Malgré les arguments de cette famille, il ne lui sera pas aisé de retrouver son bien. Entre-temps, la bâtisse et le terrain ont été revendus à un troisième propriétaire (au prix de 560.000 €). Et ce dernier, bien sûr, réclame que la demande des de V... soit rejetée. »
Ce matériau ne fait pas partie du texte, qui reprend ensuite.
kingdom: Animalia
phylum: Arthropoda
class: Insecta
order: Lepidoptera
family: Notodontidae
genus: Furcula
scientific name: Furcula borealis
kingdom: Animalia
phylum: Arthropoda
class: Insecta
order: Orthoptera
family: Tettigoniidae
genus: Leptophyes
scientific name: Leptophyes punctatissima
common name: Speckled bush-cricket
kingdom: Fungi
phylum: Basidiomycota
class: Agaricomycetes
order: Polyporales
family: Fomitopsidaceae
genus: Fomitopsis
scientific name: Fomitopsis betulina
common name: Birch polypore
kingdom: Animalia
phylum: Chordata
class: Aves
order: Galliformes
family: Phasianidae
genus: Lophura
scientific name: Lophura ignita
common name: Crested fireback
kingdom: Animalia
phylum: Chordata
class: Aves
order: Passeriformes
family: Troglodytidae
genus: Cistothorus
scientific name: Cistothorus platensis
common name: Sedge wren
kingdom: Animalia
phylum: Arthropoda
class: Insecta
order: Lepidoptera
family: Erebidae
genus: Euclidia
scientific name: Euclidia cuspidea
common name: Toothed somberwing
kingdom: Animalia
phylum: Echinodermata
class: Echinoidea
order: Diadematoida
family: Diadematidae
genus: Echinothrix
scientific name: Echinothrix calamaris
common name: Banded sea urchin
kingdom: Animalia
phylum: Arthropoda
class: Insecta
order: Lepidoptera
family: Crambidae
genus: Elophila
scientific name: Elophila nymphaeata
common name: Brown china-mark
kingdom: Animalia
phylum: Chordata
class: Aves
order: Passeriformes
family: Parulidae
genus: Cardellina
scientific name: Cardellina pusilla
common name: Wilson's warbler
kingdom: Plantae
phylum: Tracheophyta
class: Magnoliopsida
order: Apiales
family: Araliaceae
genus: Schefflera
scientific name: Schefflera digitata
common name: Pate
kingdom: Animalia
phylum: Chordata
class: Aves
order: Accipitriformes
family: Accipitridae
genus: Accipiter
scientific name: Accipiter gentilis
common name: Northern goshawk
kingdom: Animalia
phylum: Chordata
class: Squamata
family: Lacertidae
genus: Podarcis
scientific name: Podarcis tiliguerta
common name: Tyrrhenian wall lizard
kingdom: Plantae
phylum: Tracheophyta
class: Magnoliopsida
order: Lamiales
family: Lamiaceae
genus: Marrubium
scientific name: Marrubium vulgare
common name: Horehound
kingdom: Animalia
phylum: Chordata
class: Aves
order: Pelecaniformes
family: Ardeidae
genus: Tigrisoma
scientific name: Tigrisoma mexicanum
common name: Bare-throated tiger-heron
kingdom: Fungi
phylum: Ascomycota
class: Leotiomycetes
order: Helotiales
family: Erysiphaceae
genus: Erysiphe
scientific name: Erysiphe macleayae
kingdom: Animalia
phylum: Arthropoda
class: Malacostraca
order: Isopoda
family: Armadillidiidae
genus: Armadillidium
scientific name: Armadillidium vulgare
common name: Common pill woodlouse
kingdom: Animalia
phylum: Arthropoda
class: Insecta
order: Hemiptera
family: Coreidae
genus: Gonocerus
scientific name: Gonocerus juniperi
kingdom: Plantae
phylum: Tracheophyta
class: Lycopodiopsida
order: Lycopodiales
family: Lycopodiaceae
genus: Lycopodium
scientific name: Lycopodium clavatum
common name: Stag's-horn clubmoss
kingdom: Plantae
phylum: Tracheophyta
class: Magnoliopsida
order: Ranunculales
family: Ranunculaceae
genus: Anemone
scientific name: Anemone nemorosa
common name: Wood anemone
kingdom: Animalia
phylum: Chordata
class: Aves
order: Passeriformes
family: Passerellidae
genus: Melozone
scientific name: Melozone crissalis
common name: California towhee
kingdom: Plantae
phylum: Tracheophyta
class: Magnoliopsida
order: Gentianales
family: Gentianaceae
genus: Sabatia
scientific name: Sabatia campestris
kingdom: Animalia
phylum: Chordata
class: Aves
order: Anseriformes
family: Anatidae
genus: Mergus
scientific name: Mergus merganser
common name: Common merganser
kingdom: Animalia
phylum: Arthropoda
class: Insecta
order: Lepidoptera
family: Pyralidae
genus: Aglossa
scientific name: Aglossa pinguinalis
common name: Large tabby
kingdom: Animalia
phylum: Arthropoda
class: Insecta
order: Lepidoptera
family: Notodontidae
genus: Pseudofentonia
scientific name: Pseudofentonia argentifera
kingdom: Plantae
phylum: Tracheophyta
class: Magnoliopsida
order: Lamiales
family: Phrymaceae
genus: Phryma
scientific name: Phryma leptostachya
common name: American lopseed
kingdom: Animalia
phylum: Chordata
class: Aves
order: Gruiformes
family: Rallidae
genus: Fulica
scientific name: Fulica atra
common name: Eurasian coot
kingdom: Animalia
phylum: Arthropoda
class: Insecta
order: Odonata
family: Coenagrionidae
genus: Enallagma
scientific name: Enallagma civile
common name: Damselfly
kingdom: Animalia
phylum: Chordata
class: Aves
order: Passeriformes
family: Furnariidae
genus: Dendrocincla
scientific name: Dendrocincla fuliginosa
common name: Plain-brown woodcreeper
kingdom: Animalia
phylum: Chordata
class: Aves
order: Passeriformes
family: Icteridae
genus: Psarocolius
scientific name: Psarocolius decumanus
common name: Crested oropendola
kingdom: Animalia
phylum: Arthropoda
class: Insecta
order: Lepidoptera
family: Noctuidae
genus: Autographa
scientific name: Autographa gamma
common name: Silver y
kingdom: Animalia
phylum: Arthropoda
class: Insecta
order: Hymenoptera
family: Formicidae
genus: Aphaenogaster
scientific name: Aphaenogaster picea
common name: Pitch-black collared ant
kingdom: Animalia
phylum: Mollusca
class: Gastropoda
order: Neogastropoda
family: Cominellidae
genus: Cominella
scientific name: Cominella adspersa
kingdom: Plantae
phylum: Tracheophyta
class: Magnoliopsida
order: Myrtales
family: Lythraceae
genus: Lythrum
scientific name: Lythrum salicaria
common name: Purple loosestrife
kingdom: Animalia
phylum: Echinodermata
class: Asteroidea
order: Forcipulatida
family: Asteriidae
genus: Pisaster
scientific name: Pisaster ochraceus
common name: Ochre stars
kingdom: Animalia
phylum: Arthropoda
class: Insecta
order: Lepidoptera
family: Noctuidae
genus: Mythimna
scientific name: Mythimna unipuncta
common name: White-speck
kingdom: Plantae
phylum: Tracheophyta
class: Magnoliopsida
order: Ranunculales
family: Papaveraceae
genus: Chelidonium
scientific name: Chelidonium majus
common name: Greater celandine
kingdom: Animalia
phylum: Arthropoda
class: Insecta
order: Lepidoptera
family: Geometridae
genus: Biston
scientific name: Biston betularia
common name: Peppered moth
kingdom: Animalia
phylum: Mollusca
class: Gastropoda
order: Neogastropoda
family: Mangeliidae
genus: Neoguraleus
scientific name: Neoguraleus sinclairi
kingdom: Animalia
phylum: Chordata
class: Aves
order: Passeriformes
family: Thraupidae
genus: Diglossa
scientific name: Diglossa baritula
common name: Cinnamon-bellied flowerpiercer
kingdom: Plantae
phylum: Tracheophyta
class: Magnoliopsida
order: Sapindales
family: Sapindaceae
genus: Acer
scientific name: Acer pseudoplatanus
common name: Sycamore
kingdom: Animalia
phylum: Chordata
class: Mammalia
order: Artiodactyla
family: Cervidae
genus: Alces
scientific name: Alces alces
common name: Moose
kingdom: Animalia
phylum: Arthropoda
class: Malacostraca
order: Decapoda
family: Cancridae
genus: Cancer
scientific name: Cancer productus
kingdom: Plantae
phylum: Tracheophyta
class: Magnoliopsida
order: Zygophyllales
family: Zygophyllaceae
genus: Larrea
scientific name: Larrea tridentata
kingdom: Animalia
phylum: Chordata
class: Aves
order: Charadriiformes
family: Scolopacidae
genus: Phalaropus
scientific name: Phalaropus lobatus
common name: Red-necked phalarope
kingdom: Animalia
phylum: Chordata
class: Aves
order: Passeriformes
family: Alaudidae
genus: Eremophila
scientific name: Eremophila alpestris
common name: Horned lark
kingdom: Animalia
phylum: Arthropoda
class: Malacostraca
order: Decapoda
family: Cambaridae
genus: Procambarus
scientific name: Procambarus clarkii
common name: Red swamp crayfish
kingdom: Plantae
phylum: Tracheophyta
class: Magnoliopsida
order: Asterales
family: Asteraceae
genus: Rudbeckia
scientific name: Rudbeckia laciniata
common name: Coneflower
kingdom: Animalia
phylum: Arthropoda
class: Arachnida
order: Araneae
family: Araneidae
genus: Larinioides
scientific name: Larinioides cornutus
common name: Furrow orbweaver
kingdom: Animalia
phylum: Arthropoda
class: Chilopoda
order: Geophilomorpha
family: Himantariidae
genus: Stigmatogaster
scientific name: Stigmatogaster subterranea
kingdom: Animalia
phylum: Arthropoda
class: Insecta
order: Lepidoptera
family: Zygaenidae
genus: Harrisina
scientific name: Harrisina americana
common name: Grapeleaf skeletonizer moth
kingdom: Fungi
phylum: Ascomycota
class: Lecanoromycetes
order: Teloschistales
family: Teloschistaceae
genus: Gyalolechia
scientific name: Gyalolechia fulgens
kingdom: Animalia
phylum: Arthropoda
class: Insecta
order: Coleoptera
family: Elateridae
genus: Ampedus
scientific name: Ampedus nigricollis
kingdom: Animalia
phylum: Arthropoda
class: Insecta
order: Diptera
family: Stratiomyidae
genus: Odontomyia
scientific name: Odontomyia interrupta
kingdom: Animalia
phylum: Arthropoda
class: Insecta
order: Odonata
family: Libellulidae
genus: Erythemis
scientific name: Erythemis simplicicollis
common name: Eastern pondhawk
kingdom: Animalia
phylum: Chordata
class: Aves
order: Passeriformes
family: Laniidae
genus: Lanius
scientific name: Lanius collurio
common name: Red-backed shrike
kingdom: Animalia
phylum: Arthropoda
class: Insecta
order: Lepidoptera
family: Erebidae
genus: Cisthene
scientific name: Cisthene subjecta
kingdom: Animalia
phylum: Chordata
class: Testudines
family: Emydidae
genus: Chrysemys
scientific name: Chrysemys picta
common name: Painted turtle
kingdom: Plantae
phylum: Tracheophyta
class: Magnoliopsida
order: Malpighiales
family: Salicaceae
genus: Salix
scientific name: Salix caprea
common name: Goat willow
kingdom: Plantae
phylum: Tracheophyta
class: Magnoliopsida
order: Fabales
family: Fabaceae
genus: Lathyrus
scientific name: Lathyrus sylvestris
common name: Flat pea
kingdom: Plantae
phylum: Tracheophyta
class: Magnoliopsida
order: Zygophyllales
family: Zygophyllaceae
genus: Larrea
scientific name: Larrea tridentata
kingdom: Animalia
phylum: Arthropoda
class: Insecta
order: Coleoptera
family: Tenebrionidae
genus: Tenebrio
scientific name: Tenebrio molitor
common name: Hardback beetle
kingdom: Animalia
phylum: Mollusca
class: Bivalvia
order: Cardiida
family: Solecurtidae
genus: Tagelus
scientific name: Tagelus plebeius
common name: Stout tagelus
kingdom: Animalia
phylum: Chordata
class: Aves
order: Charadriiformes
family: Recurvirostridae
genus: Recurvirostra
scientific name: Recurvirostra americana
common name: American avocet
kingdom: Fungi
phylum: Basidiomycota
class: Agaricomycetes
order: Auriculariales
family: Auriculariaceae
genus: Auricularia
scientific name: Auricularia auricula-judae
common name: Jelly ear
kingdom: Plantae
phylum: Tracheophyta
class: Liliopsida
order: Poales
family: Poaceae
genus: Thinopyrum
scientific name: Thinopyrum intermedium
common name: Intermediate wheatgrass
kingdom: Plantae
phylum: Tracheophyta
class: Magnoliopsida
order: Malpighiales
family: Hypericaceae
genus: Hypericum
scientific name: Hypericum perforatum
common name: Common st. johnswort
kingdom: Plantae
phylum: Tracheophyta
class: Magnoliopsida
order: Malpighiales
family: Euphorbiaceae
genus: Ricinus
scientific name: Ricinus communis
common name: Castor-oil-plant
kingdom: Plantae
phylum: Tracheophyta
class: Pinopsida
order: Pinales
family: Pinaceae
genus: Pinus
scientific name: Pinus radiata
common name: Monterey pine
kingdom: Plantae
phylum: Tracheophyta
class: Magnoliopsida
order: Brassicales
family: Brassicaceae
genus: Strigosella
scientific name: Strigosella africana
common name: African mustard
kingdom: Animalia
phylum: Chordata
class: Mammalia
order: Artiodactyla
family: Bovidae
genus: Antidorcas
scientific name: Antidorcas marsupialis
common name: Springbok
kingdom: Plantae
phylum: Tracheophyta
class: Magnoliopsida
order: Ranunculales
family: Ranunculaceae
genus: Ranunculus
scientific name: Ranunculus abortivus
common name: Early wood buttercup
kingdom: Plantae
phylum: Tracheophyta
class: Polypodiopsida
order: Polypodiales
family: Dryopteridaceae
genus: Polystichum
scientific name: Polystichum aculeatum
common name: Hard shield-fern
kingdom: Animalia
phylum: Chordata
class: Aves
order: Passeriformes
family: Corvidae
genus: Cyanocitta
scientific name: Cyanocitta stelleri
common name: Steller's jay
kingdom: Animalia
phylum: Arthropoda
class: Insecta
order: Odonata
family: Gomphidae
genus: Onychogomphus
Le jugement de cet après-midi devrait nous en dire plus sur « le rôle trouble du notaire » (pour reprendre la formule de Ouest-France), et quelle garantie son intervention obligée a apporté tant aux vendeurs qu'à l'acquéreur de la propriété.
Jugement :
Dans son jugement en date du 17 septembre, le tribunal d'Agen a annulé la première vente, considérant que les membres de la famille de V... « ont été affectés d'une altération du discernement et de leurs capacités de raisonnement et de jugement, confinant à l'insanité d'esprit ».
En revanche, le tribunal a précisé que la nullité de cet acte n'était pas opposable à l'actuel propriétaire, qui avait acquis le château de la SCI Y.... Le tribunal a estimé que ce second acquéreur est « un tiers de bonne foi », et qu'il conserve donc la propriété.
Pour ce qui est du notaire, considérant qu'il a « commis une faute à l'endroit des consorts de V... » et « engagé sa responsabilité civile » dans cette opération, le tribunal l'a condamné à payer, à titre de dommages et intérêts, 200.000 euros à la famille de V..., et 490.000 euros à la SCI Y..., premier acquéreur du château.
Les juges ont estimé que ce notaire ne pouvait pas ignorer les conditions douteuses dans lesquelles la vente s'était déroulée.